Obama sieht sich der Forderung von mehr als hundert Abgeordneten des Repräsentantenhauses gegenüber, vor einem Militärschlag die Zustimmung der Volksvertreter einzuholen. Am Dienstag bricht Obama aber planmäßig bereits zum G20-Gipfel in St. Petersburg auf. Dass er von russischem Boden den Schlag gegen Syrien verkünden wird, ist schwer vorstellbar.
London, Unterhaus
Der britische Premierminister David Cameron schließt einen Angriff auf Syrien ohne internationale Rückendeckung aus. „Es wäre undenkbar voranzuschreiten, wenn es im UN-Sicherheitsrat überwältigenden Widerstand gäbe“, sagt der Regierungschef. In den Tagen zuvor hatte Camerons Regierung noch den Eindruck erweckt, der Militärschlag gegen Assads Armee stehe unmittelbar bevor – wenn nötig auch ohne Mandat der Vereinten Nationen.
Nun ist eine Parlamentsentscheidung in London auf Basis der Befunde der UN-Inspekteure, die in Syrien den Giftgasanschlag untersuchen, nicht vor Anfang nächster Woche zu erwarten.
Berlin, Kanzleramt
Bundeskanzlerin Angela Merkel telefoniert mit Russlands Präsidenten Wladimir Putin. Der Kreml-Chef hält dem Syrer Assad stur die Treue, ohne den Verbündeten in Moskau könnte sich der Despot kaum mehr halten. Laut ihrem Sprecher Steffen Seibert stimmt Merkel mit Putin überein, dass der Konflikt nur politisch gelöst werden könne. Merkel wirbt in dem Telefonat dafür, „die Verhandlungen im UN-Sicherheitsrat für eine schnelle, einmütige, internationale Reaktion zu nutzen“.
Paris, Élyséepalast
Frankreichs Staatspräsident François Hollande spricht nun jenseits möglicher Reaktionen die Notwendigkeit einer „politischen Lösung“ an. Er setzt dabei auf die oppositionelle Nationale Syrische Koalition als Partner.

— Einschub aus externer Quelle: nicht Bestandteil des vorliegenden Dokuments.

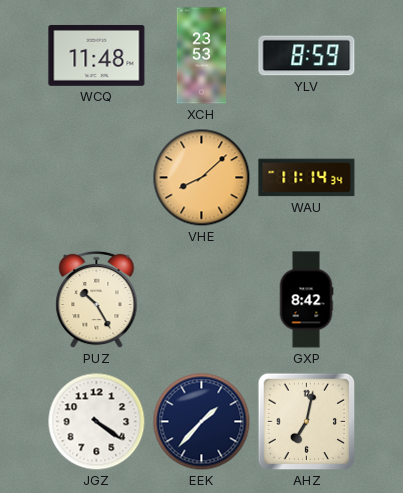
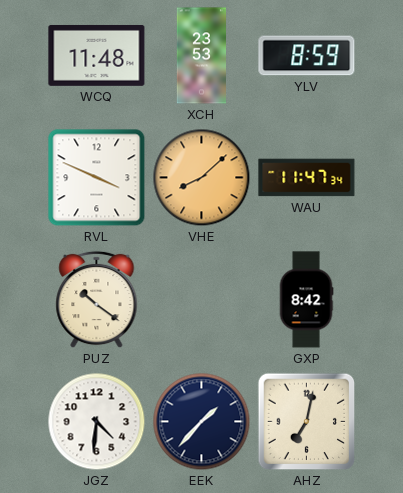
RVL: none -> 3:49
WAU: 11:14 -> 11:47
PUZ: 10:25 -> 10:21
JGZ: 4:21 -> 4:31
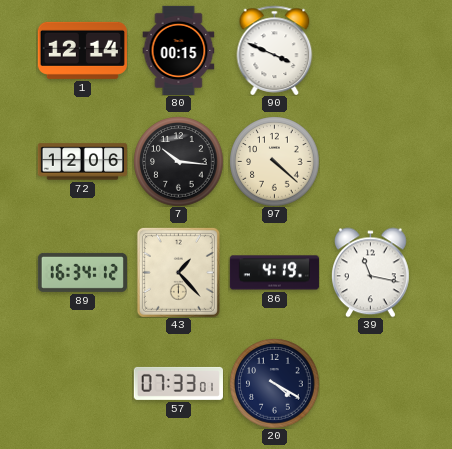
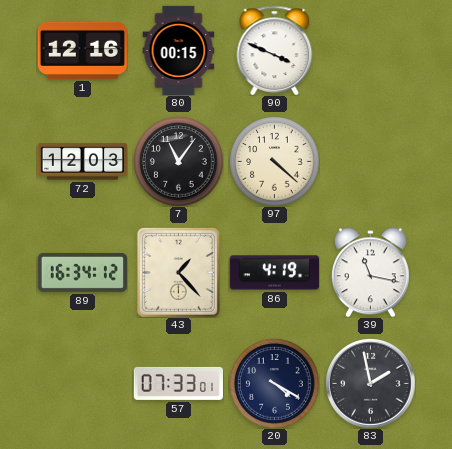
1: 12:14 -> 12:16
72: 12:06 -> 12:03
7: 10:16 -> 11:06
83: none -> 1:58
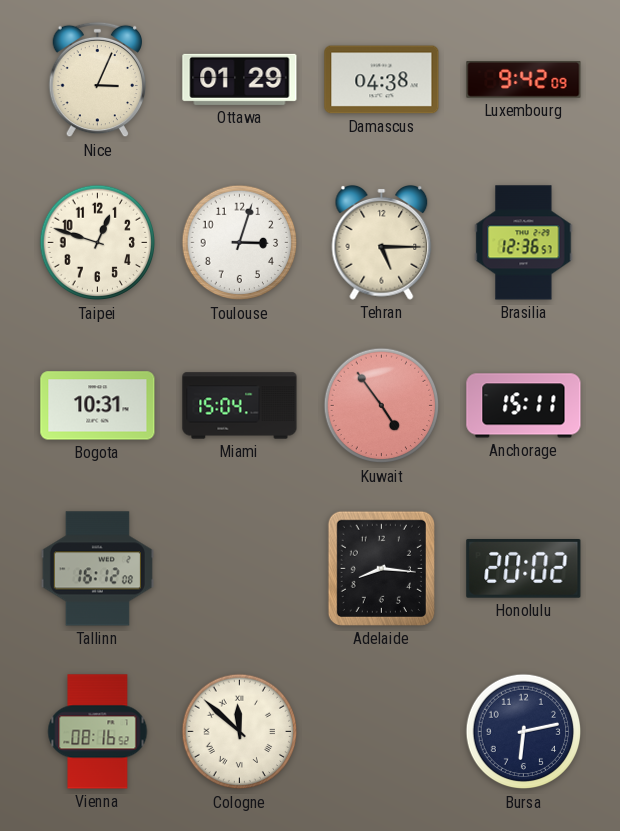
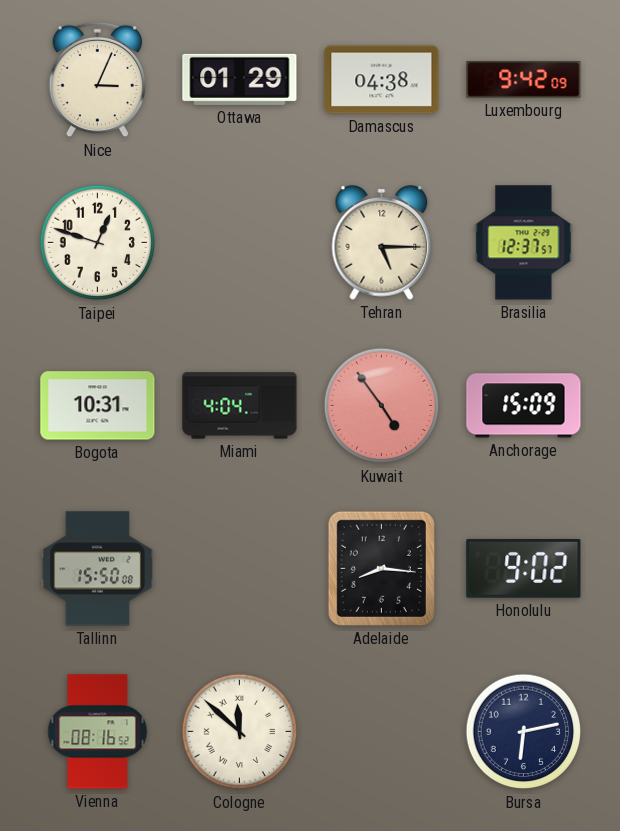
Toulouse: 3:03 -> none
Brasilia: 12:36 -> 12:37
Miami: 15:04 -> 4:04
Anchorage: 15:11 -> 15:09
Tallinn: 16:12 -> 15:50
Honolulu: 20:02 -> 9:02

Nach dem offensiven militärischen Vorgehen in Mali zu Jahresbeginn agiert Hollande in Sachen Syrien vergleichsweise zurückhaltend. Die Bilder, als vor zwei Jahren Hollandes Amtsvorgänger Nicolas Sarkozy Hand in Hand mit dem Briten Cameron im libyschen Bengasi den Sieg über das Gaddafi-Regime feierte, sind noch in guter Erinnerung – Libyen gilt heute wieder als Problemfall.